### QUOTED PASSAGE:
--

Sri Aurobindo symbol
Sri Aurobindo

Three works of social and political philosophy. In 'The Human Cycle', Sri Aurobindo traces the evolution of human society and suggests where it is headed. In 'The Ideal of Human Unity', he examines the possibility of the unification of the human race. In 'War and Self-Determination', he discusses the sovereignty of nations in the aftermath of the First World War. These works were first serialised in the monthly review Arya between 1915 and 1920; later Sri Aurobindo revised them for publication.

--

### TASK SET:
**a)** In the description of Sri Aurobindo's three works, rewrite the paragraph beginning "Three works of social and political philosophy" as a brief list that keeps its main facts.
**b)** Answer these questions from the description of Sri Aurobindo's three works:
(i) Which of the works examines the possibility of unifying the human race?
(ii) In what periodical were the works first serialized?
(iii) Between which years did that serialization take place?

### EXTRACTED RECORDS:
--

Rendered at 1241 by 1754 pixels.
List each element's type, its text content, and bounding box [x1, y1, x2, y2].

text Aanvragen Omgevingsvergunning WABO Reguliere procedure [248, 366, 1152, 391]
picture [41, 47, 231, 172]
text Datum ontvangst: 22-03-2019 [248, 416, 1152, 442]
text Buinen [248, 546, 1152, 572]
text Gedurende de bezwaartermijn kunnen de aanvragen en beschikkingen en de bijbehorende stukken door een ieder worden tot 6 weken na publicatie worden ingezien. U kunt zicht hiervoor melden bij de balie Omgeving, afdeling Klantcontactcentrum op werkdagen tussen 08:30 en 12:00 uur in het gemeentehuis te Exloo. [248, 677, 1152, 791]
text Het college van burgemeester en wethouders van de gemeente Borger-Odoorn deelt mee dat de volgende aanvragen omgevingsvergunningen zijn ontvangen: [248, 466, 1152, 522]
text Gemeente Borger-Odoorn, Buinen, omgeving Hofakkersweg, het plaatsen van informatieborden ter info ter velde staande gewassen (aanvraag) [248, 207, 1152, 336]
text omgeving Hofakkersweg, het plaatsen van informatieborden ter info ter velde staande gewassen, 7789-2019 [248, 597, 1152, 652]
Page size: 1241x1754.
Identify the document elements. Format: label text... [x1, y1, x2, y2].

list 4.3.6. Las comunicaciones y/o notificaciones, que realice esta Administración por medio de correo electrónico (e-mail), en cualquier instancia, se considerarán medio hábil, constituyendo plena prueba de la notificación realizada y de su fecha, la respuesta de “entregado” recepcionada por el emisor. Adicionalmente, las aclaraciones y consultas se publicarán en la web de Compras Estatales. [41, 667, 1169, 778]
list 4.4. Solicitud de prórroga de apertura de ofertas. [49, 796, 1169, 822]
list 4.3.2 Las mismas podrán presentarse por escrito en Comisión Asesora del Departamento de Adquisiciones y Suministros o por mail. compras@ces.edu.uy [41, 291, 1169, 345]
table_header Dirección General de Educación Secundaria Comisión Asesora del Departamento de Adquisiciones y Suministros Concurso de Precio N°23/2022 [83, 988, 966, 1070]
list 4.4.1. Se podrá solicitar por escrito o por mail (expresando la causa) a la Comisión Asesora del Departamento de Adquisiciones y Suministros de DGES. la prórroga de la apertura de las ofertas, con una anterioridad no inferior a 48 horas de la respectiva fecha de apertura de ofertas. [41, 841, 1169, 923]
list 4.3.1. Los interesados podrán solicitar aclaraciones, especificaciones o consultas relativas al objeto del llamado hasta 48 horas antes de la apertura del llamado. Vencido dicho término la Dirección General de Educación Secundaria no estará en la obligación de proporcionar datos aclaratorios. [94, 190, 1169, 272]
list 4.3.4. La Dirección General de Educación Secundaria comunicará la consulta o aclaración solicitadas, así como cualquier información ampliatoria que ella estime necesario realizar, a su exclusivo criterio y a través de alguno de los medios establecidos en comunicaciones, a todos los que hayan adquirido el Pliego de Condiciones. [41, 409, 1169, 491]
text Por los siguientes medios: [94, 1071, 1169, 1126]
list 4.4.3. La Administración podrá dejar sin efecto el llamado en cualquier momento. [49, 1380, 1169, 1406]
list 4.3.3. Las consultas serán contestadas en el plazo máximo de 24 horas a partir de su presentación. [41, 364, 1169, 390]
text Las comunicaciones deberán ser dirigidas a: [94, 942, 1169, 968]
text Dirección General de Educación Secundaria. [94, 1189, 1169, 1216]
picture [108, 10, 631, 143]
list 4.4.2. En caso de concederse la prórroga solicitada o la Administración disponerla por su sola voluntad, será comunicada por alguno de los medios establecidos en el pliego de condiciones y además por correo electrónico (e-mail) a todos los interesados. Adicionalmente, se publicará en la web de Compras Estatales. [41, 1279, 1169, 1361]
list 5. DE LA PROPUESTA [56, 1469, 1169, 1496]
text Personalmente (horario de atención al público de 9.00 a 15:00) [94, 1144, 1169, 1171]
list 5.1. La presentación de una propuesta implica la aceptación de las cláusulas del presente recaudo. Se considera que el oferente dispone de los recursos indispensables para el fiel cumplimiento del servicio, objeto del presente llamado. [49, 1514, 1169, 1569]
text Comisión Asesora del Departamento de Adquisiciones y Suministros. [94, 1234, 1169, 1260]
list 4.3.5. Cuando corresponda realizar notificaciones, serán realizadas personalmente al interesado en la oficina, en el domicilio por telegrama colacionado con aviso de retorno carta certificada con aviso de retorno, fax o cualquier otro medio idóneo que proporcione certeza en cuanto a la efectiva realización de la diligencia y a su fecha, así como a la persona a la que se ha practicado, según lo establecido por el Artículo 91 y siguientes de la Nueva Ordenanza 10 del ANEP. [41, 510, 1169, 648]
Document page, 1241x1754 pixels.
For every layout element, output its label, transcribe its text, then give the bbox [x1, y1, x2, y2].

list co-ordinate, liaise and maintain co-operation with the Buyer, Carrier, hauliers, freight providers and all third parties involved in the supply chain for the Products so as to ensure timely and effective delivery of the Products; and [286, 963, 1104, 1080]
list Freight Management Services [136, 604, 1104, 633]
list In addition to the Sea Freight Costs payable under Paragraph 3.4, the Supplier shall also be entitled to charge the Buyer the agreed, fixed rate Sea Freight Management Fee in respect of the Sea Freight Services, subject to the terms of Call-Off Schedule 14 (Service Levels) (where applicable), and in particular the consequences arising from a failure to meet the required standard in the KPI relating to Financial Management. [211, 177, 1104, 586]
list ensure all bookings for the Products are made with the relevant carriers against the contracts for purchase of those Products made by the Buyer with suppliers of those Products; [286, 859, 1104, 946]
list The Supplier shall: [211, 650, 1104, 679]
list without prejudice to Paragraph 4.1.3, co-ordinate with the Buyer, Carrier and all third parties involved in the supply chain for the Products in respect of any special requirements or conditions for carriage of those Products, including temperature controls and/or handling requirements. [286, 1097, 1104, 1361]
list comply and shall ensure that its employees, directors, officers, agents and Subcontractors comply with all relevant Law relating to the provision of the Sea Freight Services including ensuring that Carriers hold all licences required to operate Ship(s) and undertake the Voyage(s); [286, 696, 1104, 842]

--

### EXPECTED RESPONSES:
**a)**
- Three works of social and political philosophy by Sri Aurobindo:
  - 'The Human Cycle': traces the evolution of human society and suggests where it is headed.
  - 'The Ideal of Human Unity': examines the possibility of unifying the human race.
  - 'War and Self-Determination': discusses the sovereignty of nations after the First World War.
- First serialized in the monthly review Arya, 1915–1920; later revised by Sri Aurobindo for publication.

**b)**
(i) 'The Ideal of Human Unity'
(ii) The monthly review Arya
(iii) 1915 and 1920